Entre col y col, el verano

Entre col y col, el verano
POR ZOE VALDES

"Hoy hubiera querido regalarle un poema al sol"

A la fecha que estamos y todavía llevo medias de lana, las manos se me congelan y no puedo renunciar al pañuelito floreado en azules pasteles enroscado al cuello. ¡Ah, dichosos aquellos cuyas latitudes les permitan tomarse una aspirina del tamaño del sol! No aquella de Roque Dalton, uno de mis poetas preferidos, por cierto. Más bien el sol de verdad, el que calienta y brilla. Pues sí, por acá aún llueve y el calor está racionado. No se imaginen que llueve en aguacero fabuloso, de los de ponerse a dormir con placidez de recién nacido.
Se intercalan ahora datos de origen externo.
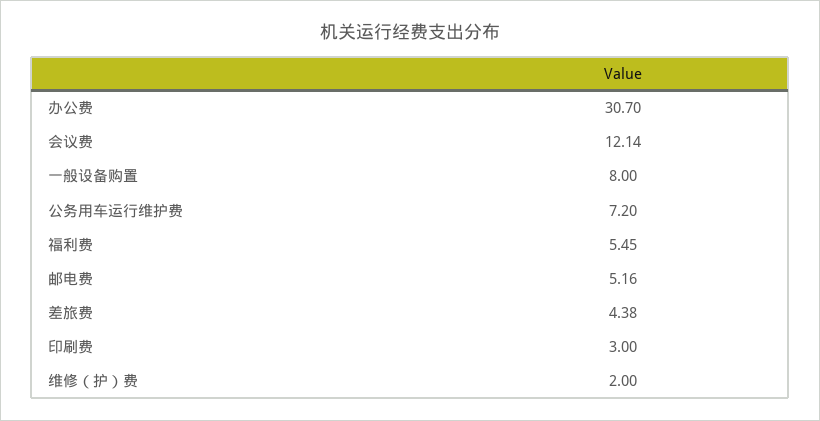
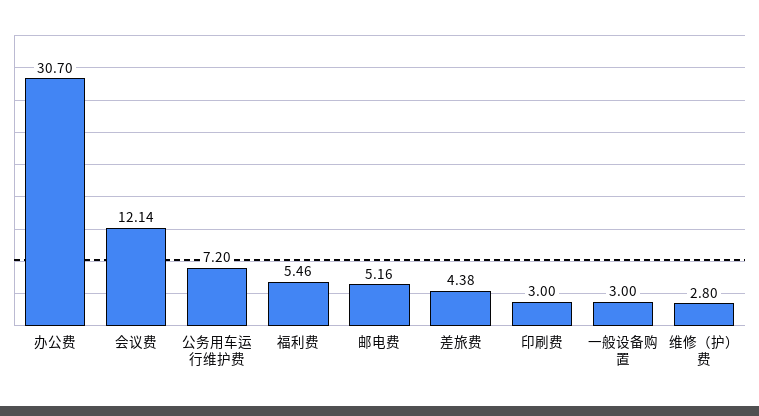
  {
    "办公费": 30.7,
    "会议费": 12.14,
-   "一般设备购置": 8,
+   "一般设备购置": 3,
    "公务用车运行维护费": 7.2,
-   "福利费": 5.45,
+   "福利费": 5.46,
    "邮电费": 5.16,
    "差旅费": 4.38,
    "印刷费": 3,
-   "维修（护）费": 2
+   "维修（护）费": 2.8
  }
No, aquí llueve recto, ordenado, silencioso, insípido, hasta existe la facilidad de tomarse su tiempo y escoger un paraguas o un impermeable del color conveniente al de los ojos, o los zapatos.

No es que no me guste la lluvia, todo lo contrario, es que me falta lo barullero de los aguaceros tropicales, de los torrenciales en ambas direcciones, la flagelación del paisaje, el mar borrado o barrido, espeso en su dimensión plateada. ¿Dónde hallar el olor de la lluvia salada, el asfalto echando candela, derretido minutos antes, y después escupiendo hacia el cielo la humareda del vapor, la lava del pavor del verano cual volcán urbano?
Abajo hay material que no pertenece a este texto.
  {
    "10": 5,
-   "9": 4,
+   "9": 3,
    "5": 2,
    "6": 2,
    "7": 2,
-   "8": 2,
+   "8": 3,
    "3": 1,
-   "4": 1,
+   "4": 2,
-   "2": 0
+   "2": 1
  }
Mi terror es que me descubra septiembre arrimada junto a estas nostalgias. Hoy hubiera querido regalarle un poema al sol, pero sólo conseguí aferrarme al recuerdo. Entretanto las agencias no cesan de vender verano a diestra y siniestra, valga la redundancia. ¿Por qué debo yo comprarme el verano si éste me pertenece por acta de nacimiento? Abro la ventana y huelo el perfume banal de los muros. Hace unos cuantos días salí a bailar con la noche más larga del año, la dedicada a la música, el 21 de junio. Las calles se repletaron de camisetas coloridas, bermudas, miradas anhelantes, muy pronto tuvieron que ser reemplazadas por paraguas, chaquetas de cuero y vaqueros mojados. Los músicos cantaron melodías encharcadas bajo portales, túneles o simples carpas de poliéster. La Bastilla bostezó de ausencias. Así y todo repiquetearon tambores africanos y retumbaron los himnos veraniegos, inercia de la añoranza.

El Día de la Música fue el más corto del universo, rompió a relampaguear, ( ¿qué digo?, aquí tampoco relampaguea) más bien meteorología sobrecumplió la norma, pues las nubes, esas gaticas de maría-ramos que tiran la piedra y esconden la mano, bajaron desde las dos de la tarde. Ahora, mientras hago un descanso para inventarme la luminosidad, comienza a escampar poco a poco, con la misma intensidad con la que un auto achacoso pondría en marcha su motor constipado. Por fin, ni una gota cartesiana cae del cielo, entonces es peor, las piedras estancadas en el gris atmosférico, infladas de hiedra, recitan la evidencia de lo antiguo, la premonición del invierno. ¿Dónde carajo se ha metido el sol, ese cabrón tan necesario? ¿No ves, cacho de hijo de puta que me estoy muriendo de tristeza, que ni siquiera sé si podré terminar esta columna? ¿Tendré este año que tomar yo también las vitaminas prescriptas facultativamente a los bebés amamantados en zonas desoleadas?

¡Qué va, voy a buscarme enseguida un charter hacia el sudor! Hace meses que no sudo, mi piel se reseca como un pergamino japonés, la solución será tatuarla. En el espejo me reflejo transparente, ni eso, parezco un pote de Yoplait, o un mantel enjuagado en cloro. No me resisto con estos olores metafísicos, o mata-físicos. Hoy más que nunca considero a los esquimales, aunque me cuenten que quién sino ellos para justificar aquella parte del planeta, mejor dicho, planisferio. Si hasta tengo la sensación de habitar un planisferio, vivo colgada de una cutícula de los Info-Metéo. Ni siquiera me distingo entre tanta brumosidad. Y yo que me vanagloriaba de que el verano florecía en mi interior. ¡Ah, pero no, no van a lograr transformarme en un témpano! No me resigno a mirar al cielo y constatar la polución. Entre col y col, la imaginación ardiente.